Saved data entries:
****

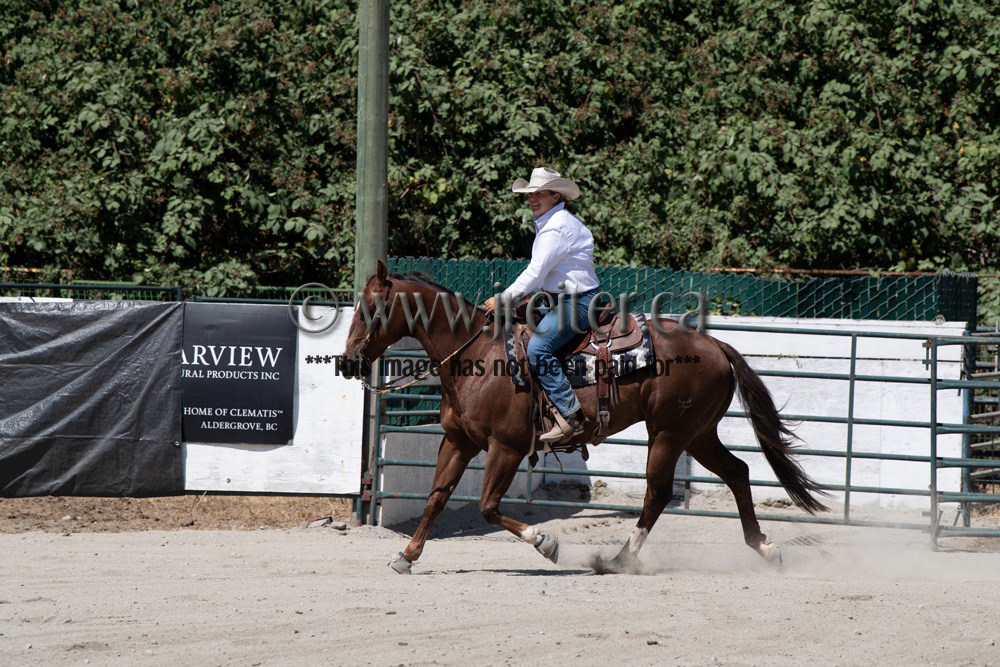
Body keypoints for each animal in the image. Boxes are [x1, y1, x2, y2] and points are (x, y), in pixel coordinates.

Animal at [341, 261, 828, 574]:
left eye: (370, 309)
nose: (347, 362)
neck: (475, 355)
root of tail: (715, 345)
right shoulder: (458, 441)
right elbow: (437, 497)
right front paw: (406, 556)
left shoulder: (507, 447)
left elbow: (487, 507)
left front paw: (547, 543)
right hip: (698, 433)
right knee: (738, 472)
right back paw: (764, 548)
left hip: (669, 432)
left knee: (658, 492)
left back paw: (618, 560)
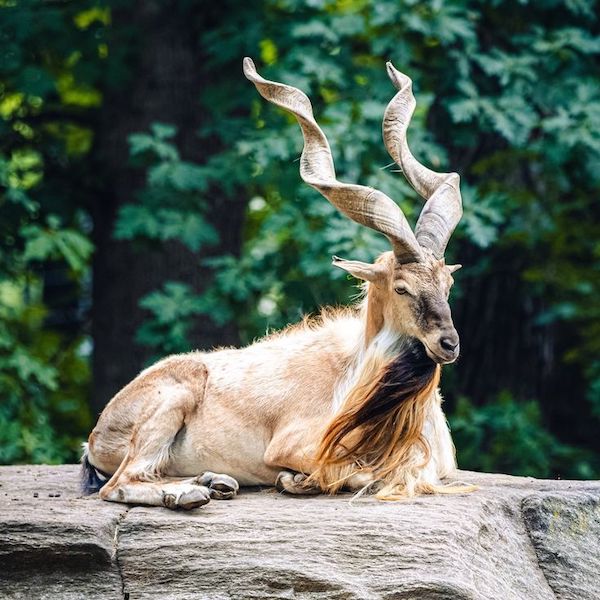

****

PROMPT = Considering the records above, count the lines where the string "right" occurs and return that number alone.

SOLVED PROBLEM = 6